Quantifying historic retail balance sheet behaviors is not a simple task, however. There are many moving pieces in loan prepayment and pay down decisions that need to be fully quantified (e.g. current loan rate, your new loan rate and competitive rates, echo prepayments flowing from 1-4 family mortgage loans to HELOC and other loans, seasonal influences, and special effects such as Y2K and 9/11). Core deposit behaviors have even more complex behaviors that need to be comprehensively quantified (e.g. baseline supply of funds and its sensitivity to rate changes and spreads, repricing amounts and lag effects, retention over time and its sensitivity to rate changes and spreads, plus seasonality, surge balances, and cannibalization among categories and from CD's).
The bottom line: A high powered and advanced statistical methodology is required to quantify all of the revealed preference information in the historic record of your institution.

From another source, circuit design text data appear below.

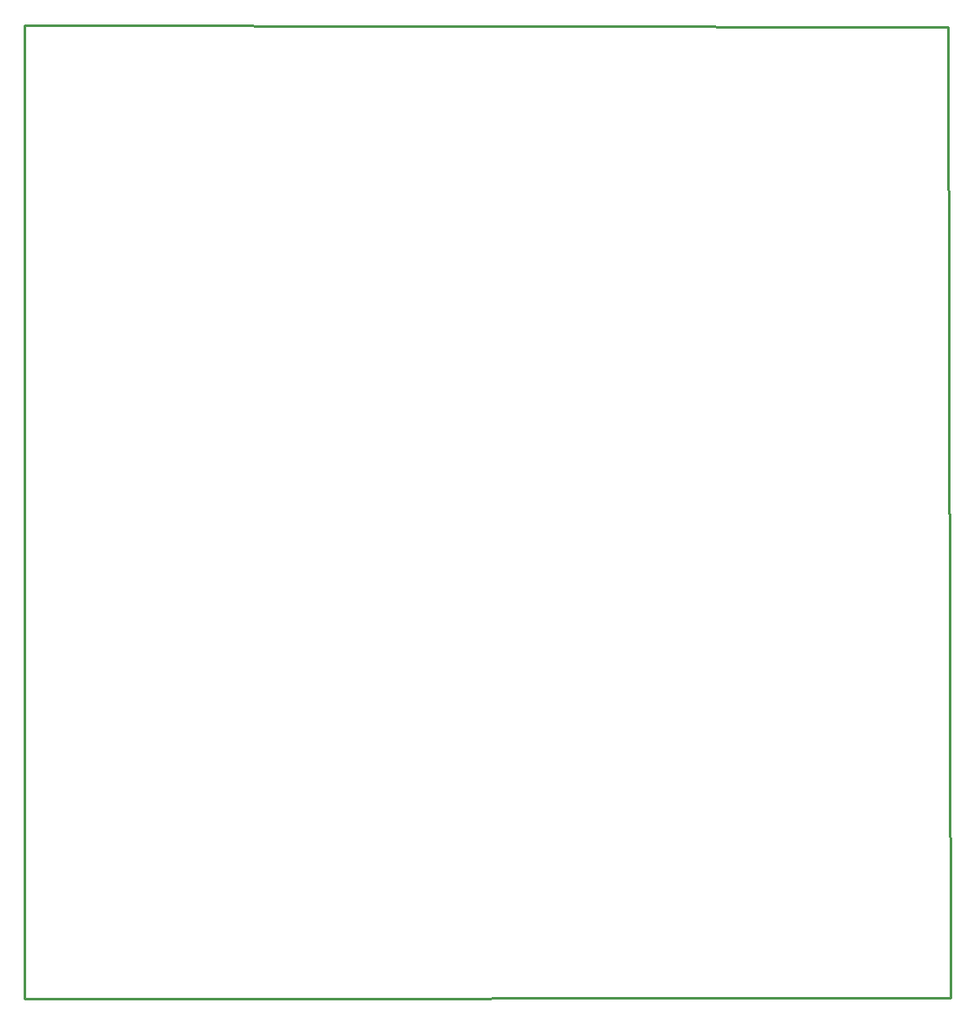
<source format=gko>
G04 Layer: BoardOutline*
G04 EasyEDA v6.4.19.5, 2021-04-28T11:36:21--3:00*
G04 a7b3d4a08c6744a69a75d88212847143,e32968b322094deeae1279e20ae9dd51,10*
G04 Gerber Generator version 0.2*
G04 Scale: 100 percent, Rotated: No, Reflected: No *
G04 Dimensions in millimeters *
G04 leading zeros omitted , absolute positions ,4 integer and 5 decimal *
%FSLAX45Y45*%
%MOMM*%

%ADD10C,0.2540*%
D10*
X48076358Y8057387D02*
G01*
X57349684Y8042384D01*
X57372884Y-1708297D01*
X48075804Y-1711195D01*
X48076104Y8055863D01*

%LPD*%
M02*

</source>
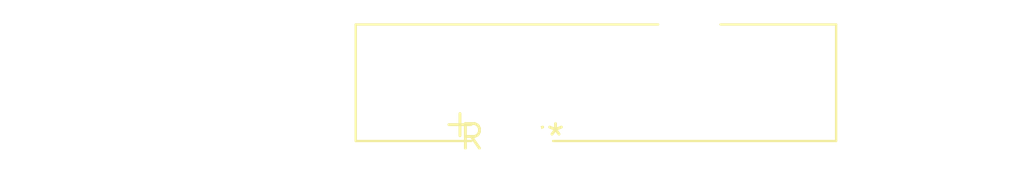
<source format=kicad_pcb>
(kicad_pcb (version 20240108) (generator pcbnew)

  (general
    (thickness 1.6)
  )

  (paper "A4")
  (layers
    (0 "F.Cu" signal)
    (31 "B.Cu" signal)
    (32 "B.Adhes" user "B.Adhesive")
    (33 "F.Adhes" user "F.Adhesive")
    (34 "B.Paste" user)
    (35 "F.Paste" user)
    (36 "B.SilkS" user "B.Silkscreen")
    (37 "F.SilkS" user "F.Silkscreen")
    (38 "B.Mask" user)
    (39 "F.Mask" user)
    (40 "Dwgs.User" user "User.Drawings")
    (41 "Cmts.User" user "User.Comments")
    (42 "Eco1.User" user "User.Eco1")
    (43 "Eco2.User" user "User.Eco2")
    (44 "Edge.Cuts" user)
    (45 "Margin" user)
    (46 "B.CrtYd" user "B.Courtyard")
    (47 "F.CrtYd" user "F.Courtyard")
    (48 "B.Fab" user)
    (49 "F.Fab" user)
    (50 "User.1" user)
    (51 "User.2" user)
    (52 "User.3" user)
    (53 "User.4" user)
    (54 "User.5" user)
    (55 "User.6" user)
    (56 "User.7" user)
    (57 "User.8" user)
    (58 "User.9" user)
  )

  (setup
    (pad_to_mask_clearance 0)
    (pcbplotparams
      (layerselection 0x00010fc_ffffffff)
      (plot_on_all_layers_selection 0x0000000_00000000)
      (disableapertmacros false)
      (usegerberextensions false)
      (usegerberattributes false)
      (usegerberadvancedattributes false)
      (creategerberjobfile false)
      (dashed_line_dash_ratio 12.000000)
      (dashed_line_gap_ratio 3.000000)
      (svgprecision 4)
      (plotframeref false)
      (viasonmask false)
      (mode 1)
      (useauxorigin false)
      (hpglpennumber 1)
      (hpglpenspeed 20)
      (hpglpendiameter 15.000000)
      (dxfpolygonmode false)
      (dxfimperialunits false)
      (dxfusepcbnewfont false)
      (psnegative false)
      (psa4output false)
      (plotreference false)
      (plotvalue false)
      (plotinvisibletext false)
      (sketchpadsonfab false)
      (subtractmaskfromsilk false)
      (outputformat 1)
      (mirror false)
      (drillshape 1)
      (scaleselection 1)
      (outputdirectory "")
    )
  )

  (net 0 "")

  (footprint "Battery_Panasonic_CR2450-VAN_Vertical_CircularHoles" (layer "F.Cu") (at 0 0))

)

</source>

Half way approaches won't work because they do not capture all of the moving pieces, thus handicapping you in trying to manage the uncertain elements of your balance sheet.
The MountainView-McGuire solution for quantifying the historic record
Uncertain balance sheet behaviors are comprehensively quantified in institution-specific applications of the patented McGuire Advanced Assessment MethodologyTM. This patent pending, advanced econometric approach analyzes historic loan and deposit data as a simultaneous equations system that reflects banking practice and consumer decision theory. It produces high precision forecasts that quantify scenario specific loan prepayments and pay downs and deposit total balances supplied, rates paid, and retention behaviors, plus identifies inter-category dependencies. As unambiguous linkages are maintained from the data to all applications, audit trails are clear and complete.
The McGuire Advanced Assessment MethodologyTM produces:
- High precision quantification of historic behaviors that explain the drivers of past trends
- Scenario and time period specific forecasts that define direct inputs into financial models
- Defensible regulatory compliance inputs that free managers to add earnings performance
MountainView-McGuire Deposit Analysis and Loan Prepayment/Paydown services directly utilize the McGuire Advanced Assessment MethodologyTM. Forecasts derived from the methodology are also used in core deposit index reports and FAS-related valuations.